- [Work task] Pull out every line of the records that contains the string "value". Treat uppercase and lowercase letters as different.

- [Exercise data]
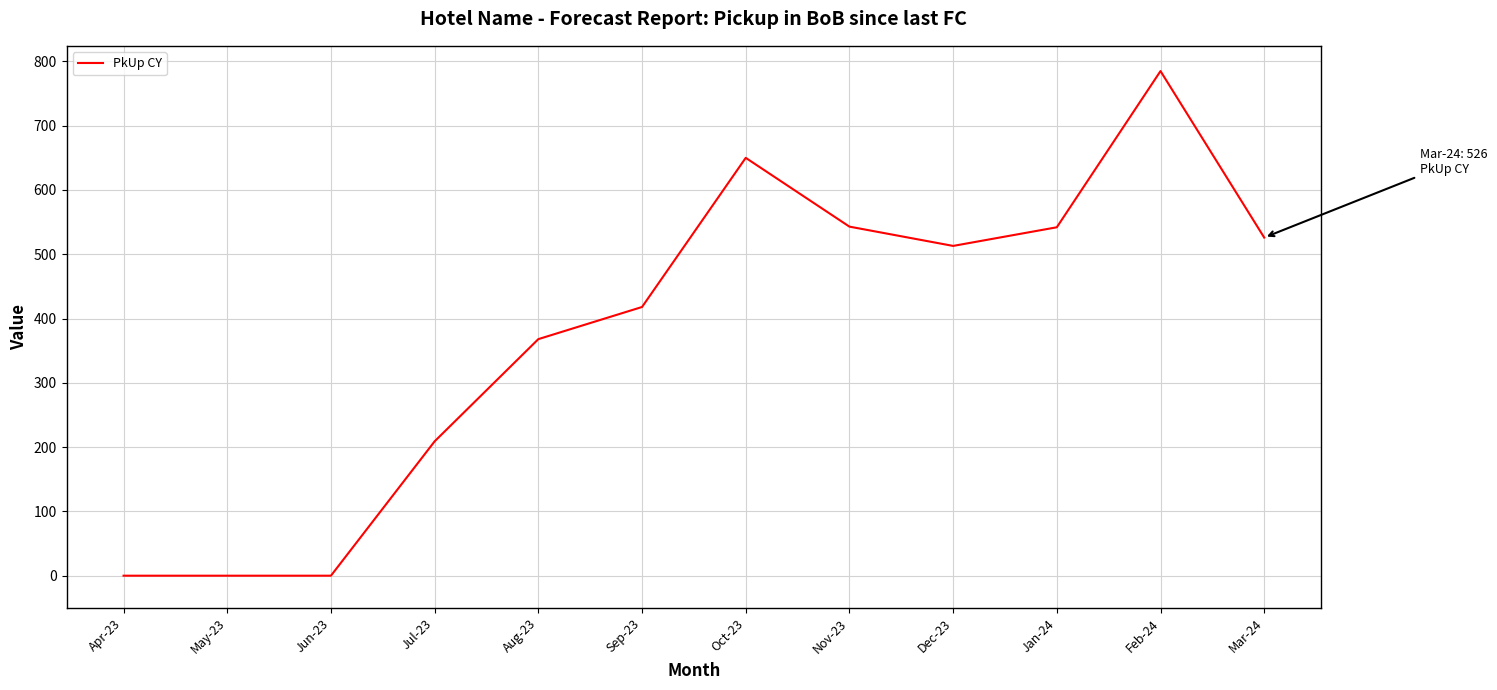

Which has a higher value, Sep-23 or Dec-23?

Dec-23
* * *
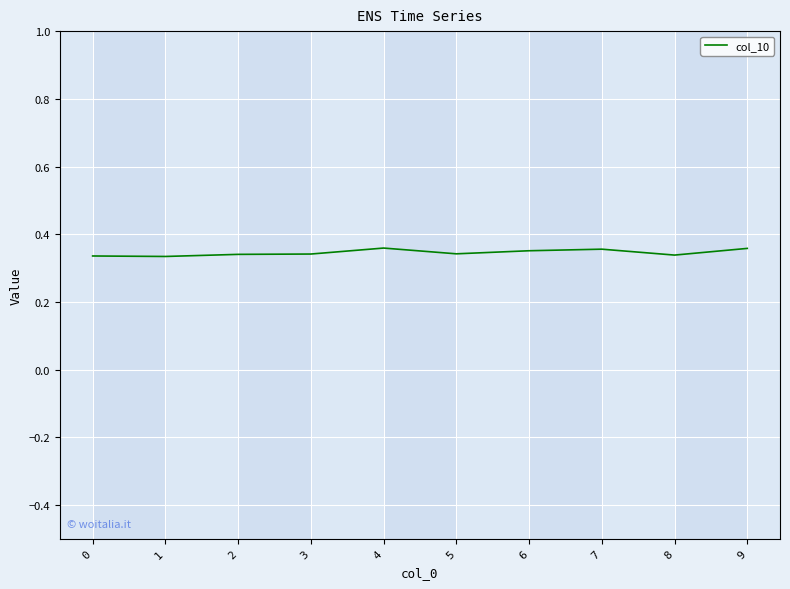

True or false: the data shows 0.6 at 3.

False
==
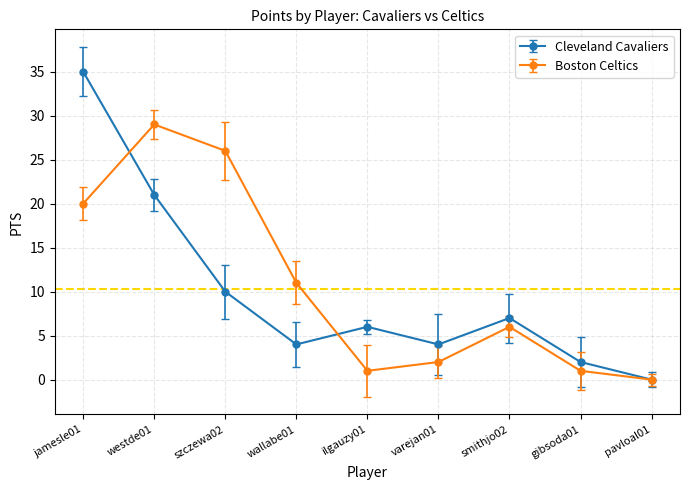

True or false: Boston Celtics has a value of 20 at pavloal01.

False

- [Answer]
Which has a higher value, Sep-23 or Dec-23?
True or false: Boston Celtics has a value of 20 at pavloal01.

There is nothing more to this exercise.